Sebelumnya, Pemprov Jabar memutuskan merumahkan siswa sekolah mulai dari dasar, menengah, hingga kejuruan selama 14 hari sejak Minggu (15/3/2020). Gubernur Jabar Ridwan Kamil berharap keputusan tersebut bisa menghindarkan semakin besarnya persebaran virus korona di Jabar. Namun, Kamil menekankan, siswa tidak diliburkan, tetapi belajar di rumah masing-masing.
Berdasarkan arahan Dinas Pendidikan Jabar, terdapat dua garis besar materi yang diajarkan kepada para siswa selama dua pekan tersebut. Minggu pertama, kegiatan belajar-mengajar diisi dengan materi terkait Covid-19. Untuk minggu berikutnya, materi ajar disesuaikan dengan kebutuhan siswa.
”Kita bisa melihat ini menjadi momentum membuktikan kami bisa menerapkan belajar mandiri. Jika setelah evaluasi nanti terbukti pembelajaran bisa dilaksanakan efektif, ini bisa menjadi nilai tambah sekolah,” tuturnya.
Menurut Subarsyah, materi terkait Covid-19 diharapkan bisa membuat para siswa lebih mengenal sehingga bisa menghindari persebaran virus korona jenis baru ini. Selain menggunakan jaringan internet, pihaknya akan menyebarkan materi di media sosial atau grup Whatsapp dan pesan singkat kepada siswa melalui para guru. Hal tersebut dilakukan untuk mengantisipasi pemberian materi ke daerah dengan jaringan yang tidak baik.
Tantangan yang timbul dari proses pembelajaran jarak jauh ini adalah memastikan siswa mampu belajar mandiri. Karena itu, Subarsyah menuturkan, koordinasi antara wali murid dan guru menjadi sangat penting untuk melihat sejauh mana kejujuran para siswa menjalankan materi tanpa mengandalkan orang lain seperti yang dilaksanakan di sekolah.
Selain itu, tidak semua siswa memiliki fasilitas untuk mendukung pembelajaran daring, seperti komputer, ponsel, dan jaringan internet. Jumlah sekolah dalam naungan Yayasan Pasundan mencapai 118 sekolah. Subarsyah menuturkan, sebagian sekolah seperti SMK dan SMA Pasundan di Kota Bandung dan beberapa daerah mampu melaksanakan pembelajaran jarak jauh sebelum wabah ini datang.
Akan tetapi, untuk daerah-daerah terpencil, yayasan memberikan kebijakan melakukan ringkasan manual dan diserahkan kepada guru saat kembali sekolah. Untuk mendapatkan materi, para guru bisa berkoordinasi dengan orangtua siswa, atau dengan siswa lain melalui akses yang dekat dengan siswa. Namun, semua pekerjaan dilakukan sendiri karena pada dasarnya siswa bekerja secara pribadi, bukan kelompok.

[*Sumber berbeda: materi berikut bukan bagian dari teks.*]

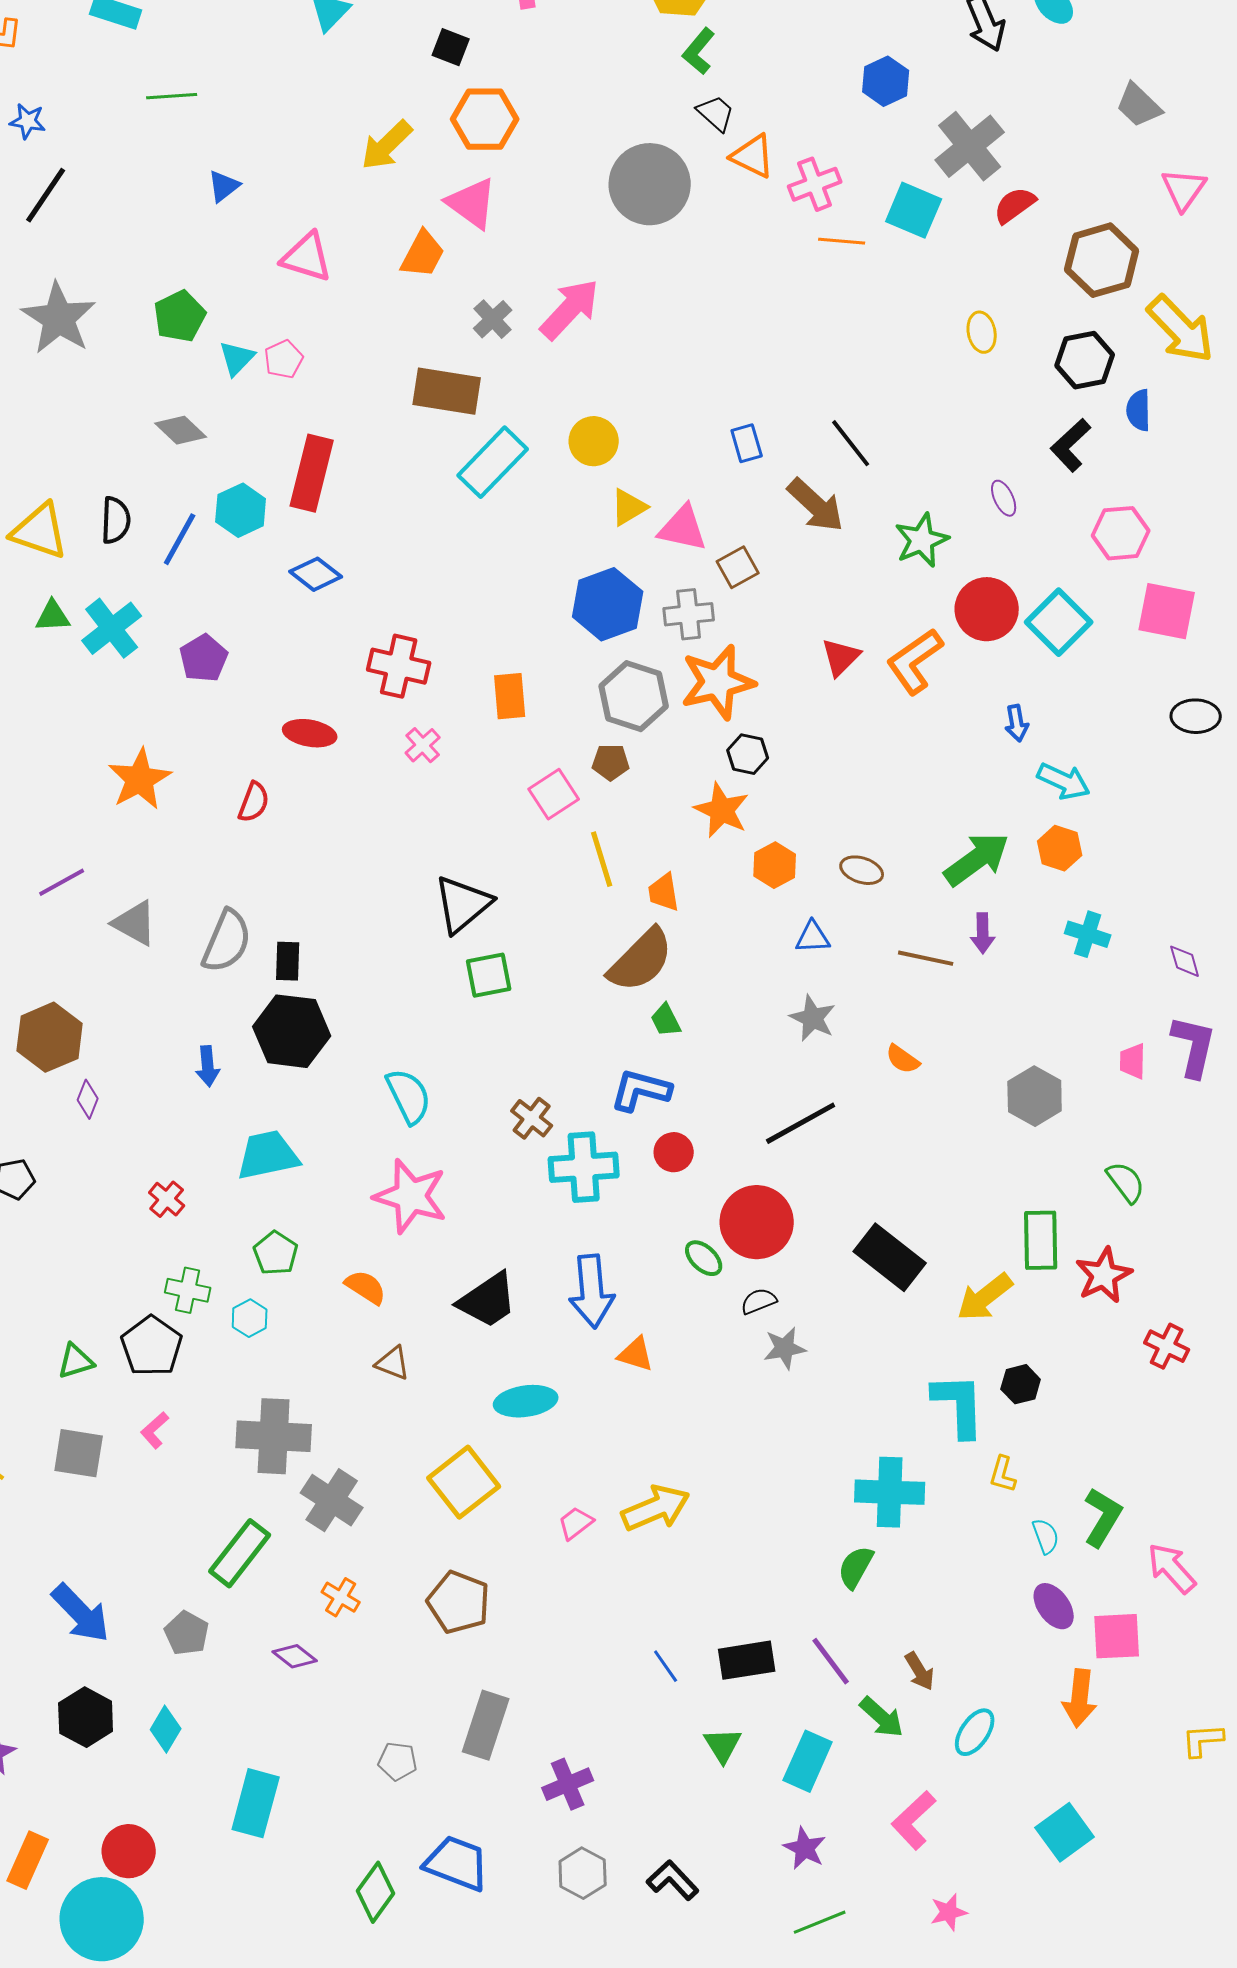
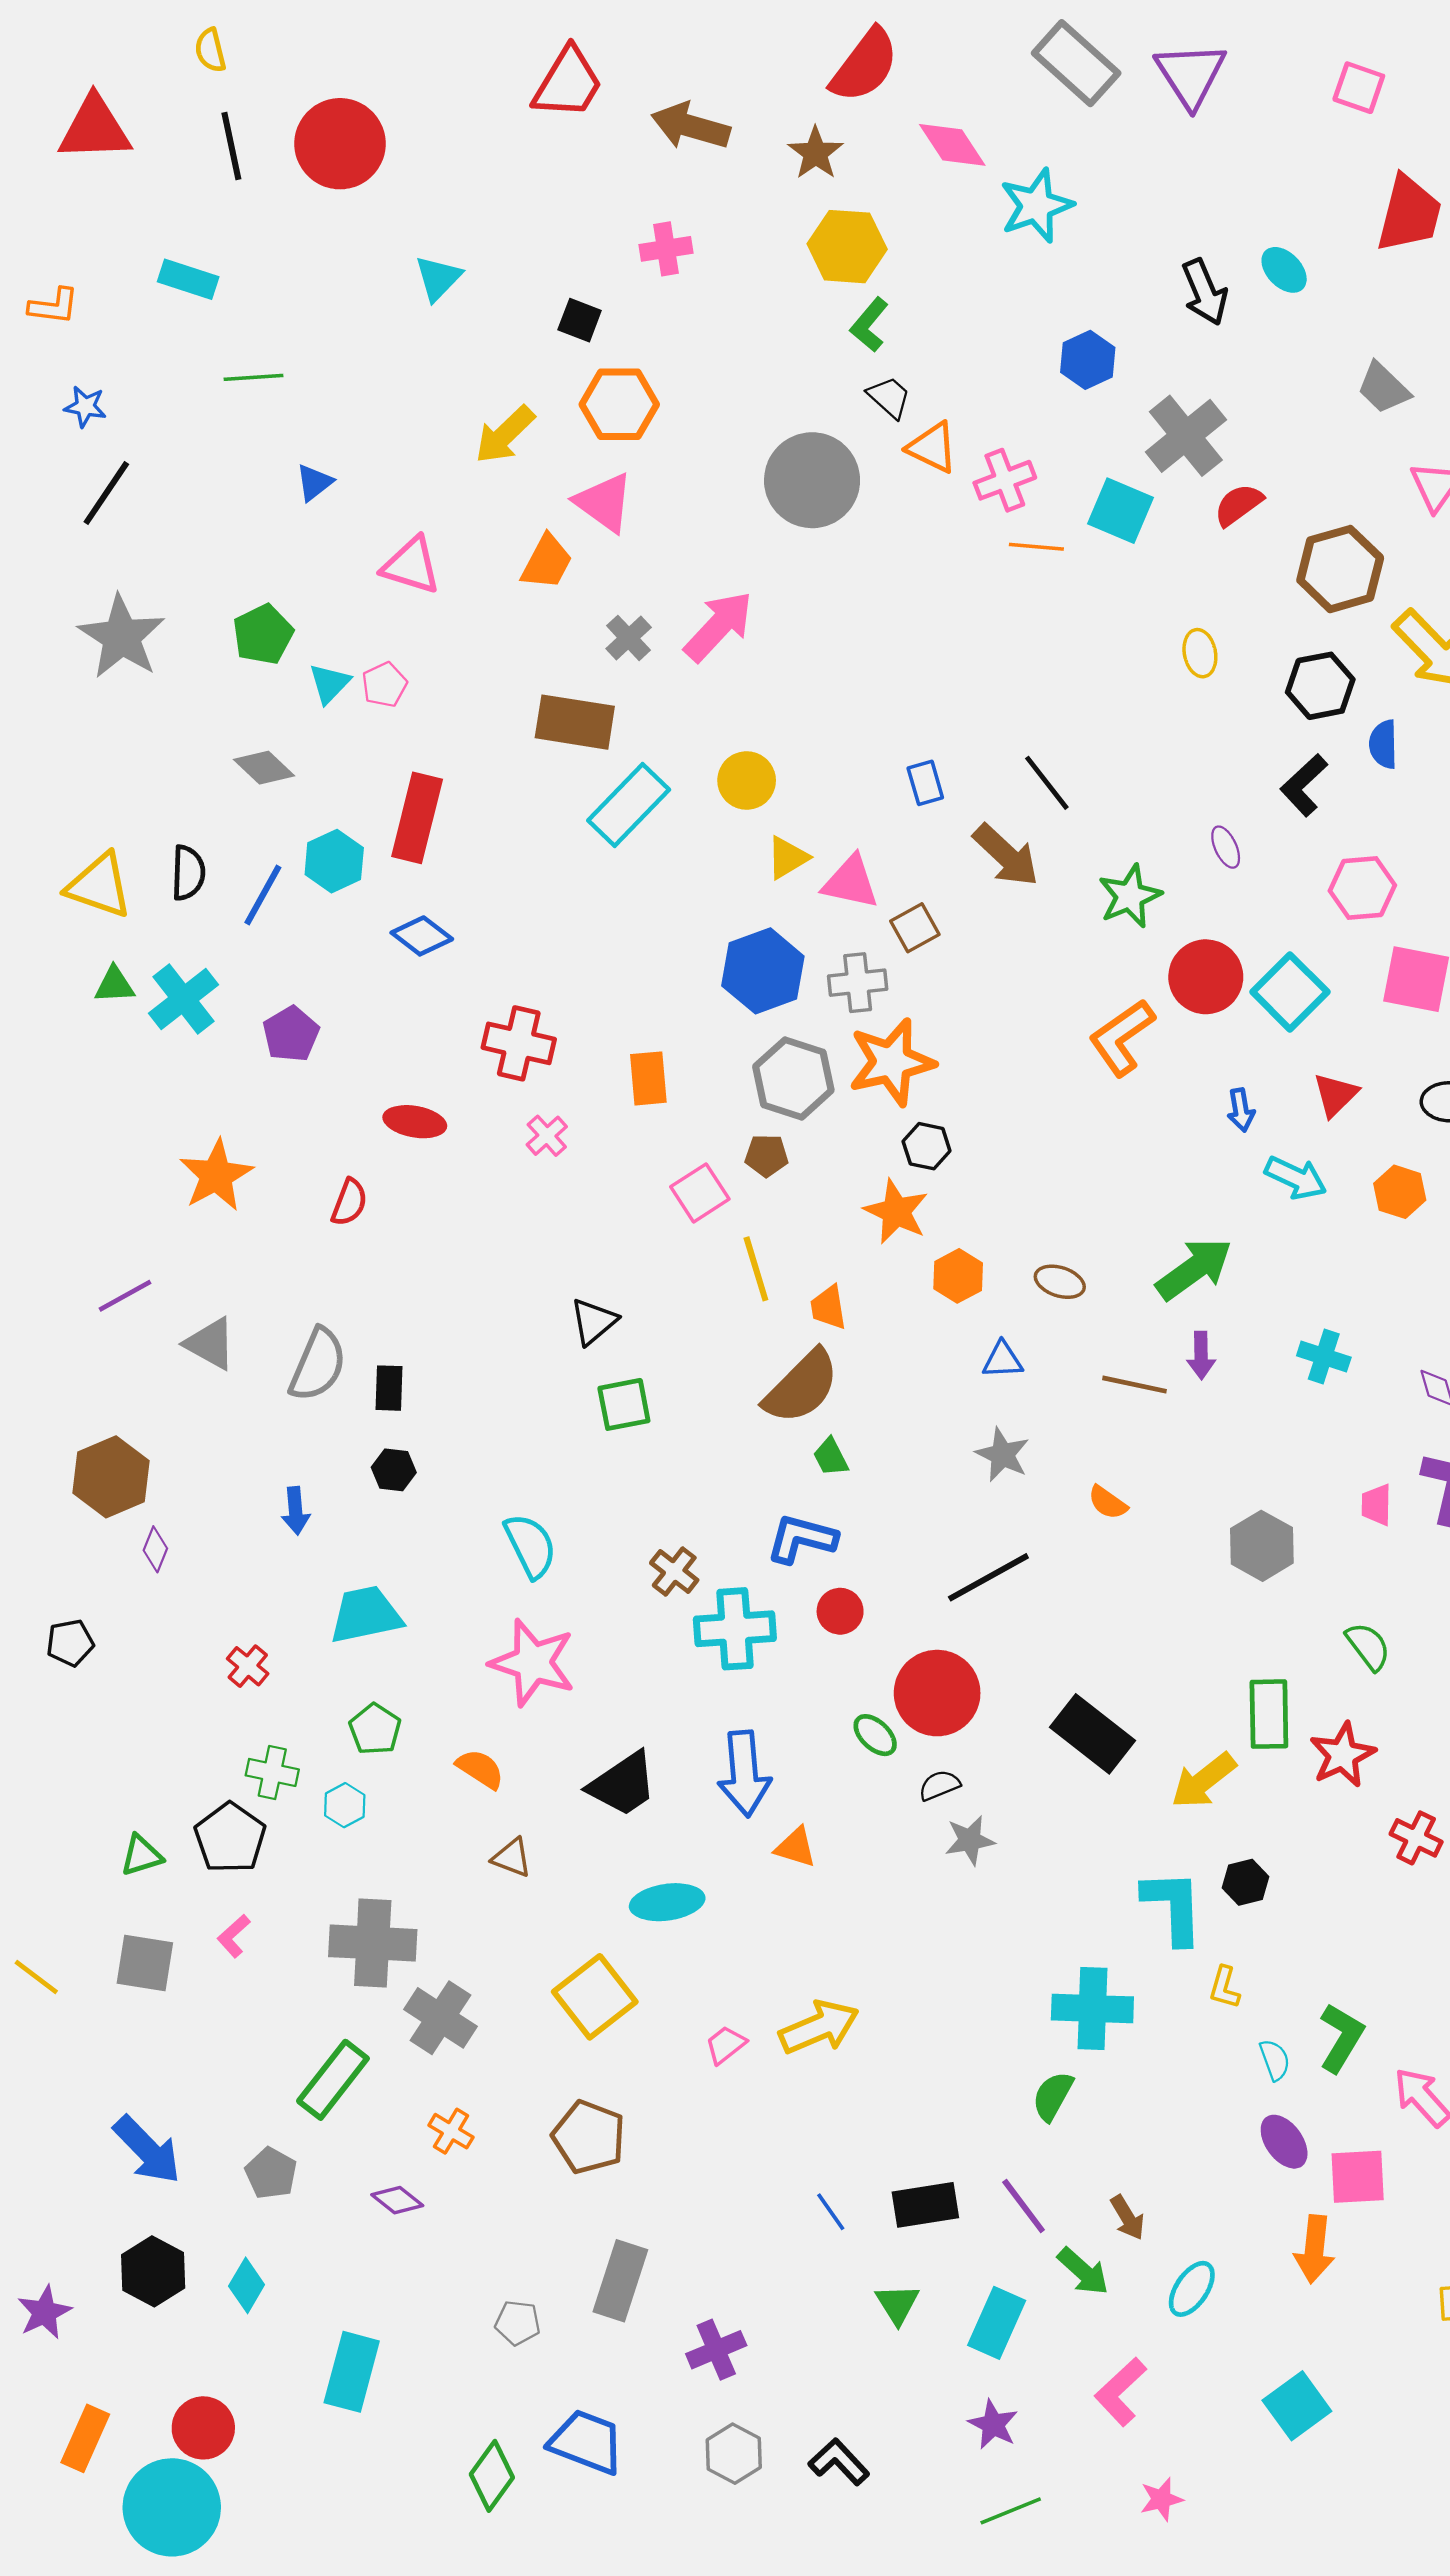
red triangle: (841, 657) -> (1335, 1095), moved
orange hexagon: (1060, 848) -> (1400, 1192), moved
black triangle: (463, 904) -> (594, 1321), size x0.7
black hexagon: (292, 1031) -> (394, 1470), size x0.5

”Bagi kami, proses ini menjadi momentum bagi sekolah untuk menguji efektivitas pembelajaran jarak jauh. Jika berhasil, ini menjadi nilai tambah kami,” ujar Subarsyah.

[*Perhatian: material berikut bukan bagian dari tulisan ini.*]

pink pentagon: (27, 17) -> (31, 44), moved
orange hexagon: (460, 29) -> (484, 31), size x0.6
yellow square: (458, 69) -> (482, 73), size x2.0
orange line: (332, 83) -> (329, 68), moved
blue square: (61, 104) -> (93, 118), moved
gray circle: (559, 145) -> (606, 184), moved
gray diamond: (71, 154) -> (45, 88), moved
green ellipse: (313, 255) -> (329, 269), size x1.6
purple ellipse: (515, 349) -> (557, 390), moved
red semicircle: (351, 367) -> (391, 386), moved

Bagi kami, proses ini menjadi momentum bagi sekolah untuk menguji efektivitas pembelajaran jarak jauh. Jika berhasil, ini menjadi nilai tambah kami.
Kuliah daring
Tidak hanya sekolah, empat kampus dari Yayasan Paguyuban Pasundan juga dirumahkan tapi tetap melaksanakan perkuliahan daring. Ketua Umum Yayasan Paguyuban Pasundan Didi Turmudzi menuturkan, Universitas Pasundan juga membatalkan berbagai pertemuan nasional dan internasional untuk mengurangi kontak dengan pihak luar.
”Beberapa kegiatan yang melibatkan akademisi dari luar negeri seperti Malaysia kami tunda dulu. Bahkan, seminar yang mengundang beberapa menteri juga kami tunda. Semua menyesuaikan dengan situasi yang terjadi,” ujarnya.

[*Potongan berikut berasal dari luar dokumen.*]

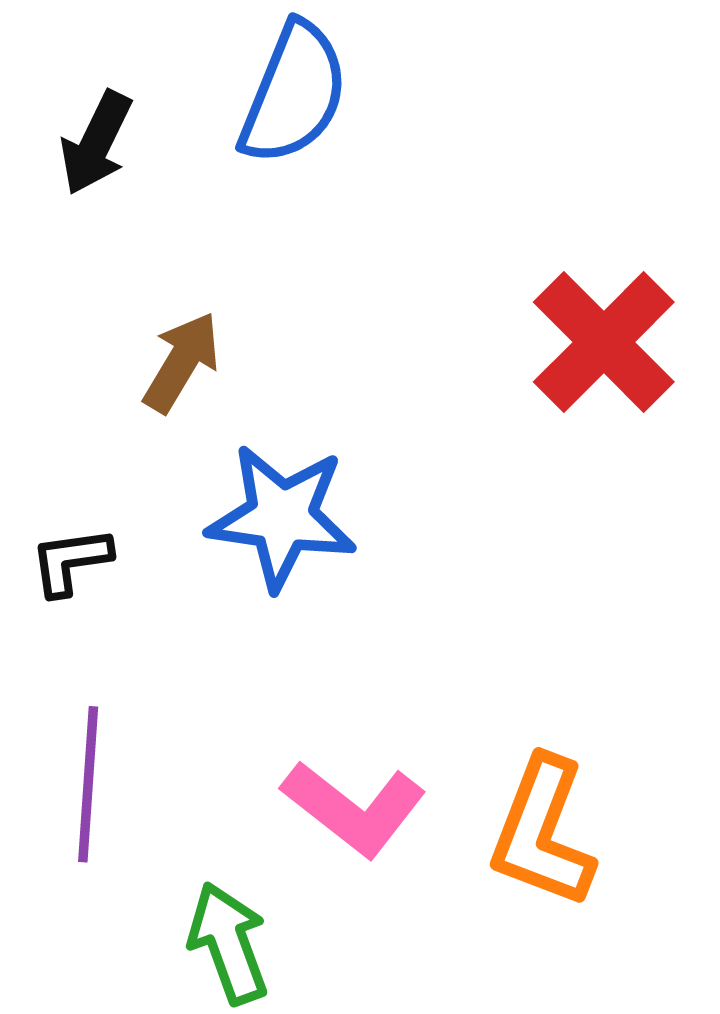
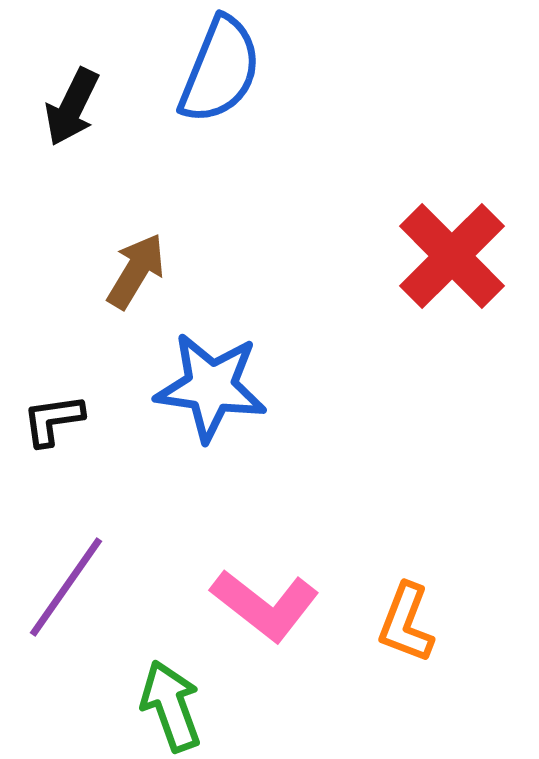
purple line: (88, 784) -> (66, 587), turned 31
orange L-shape: (542, 832) -> (406, 623), size x0.7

Didi berujar, perkuliahan daring memang sudah menjadi kebiasaan untuk program pascasarjana. Untuk studi tingkat S-1, dia berujar akan menerapkan pola yang sama selama 14 hari ke depan. ”Nanti akan kami evaluasi sambil menerapkannya. Budaya (daring) ini masih belum terbangun, dan akan ada proses pembiasaan,” tuturnya.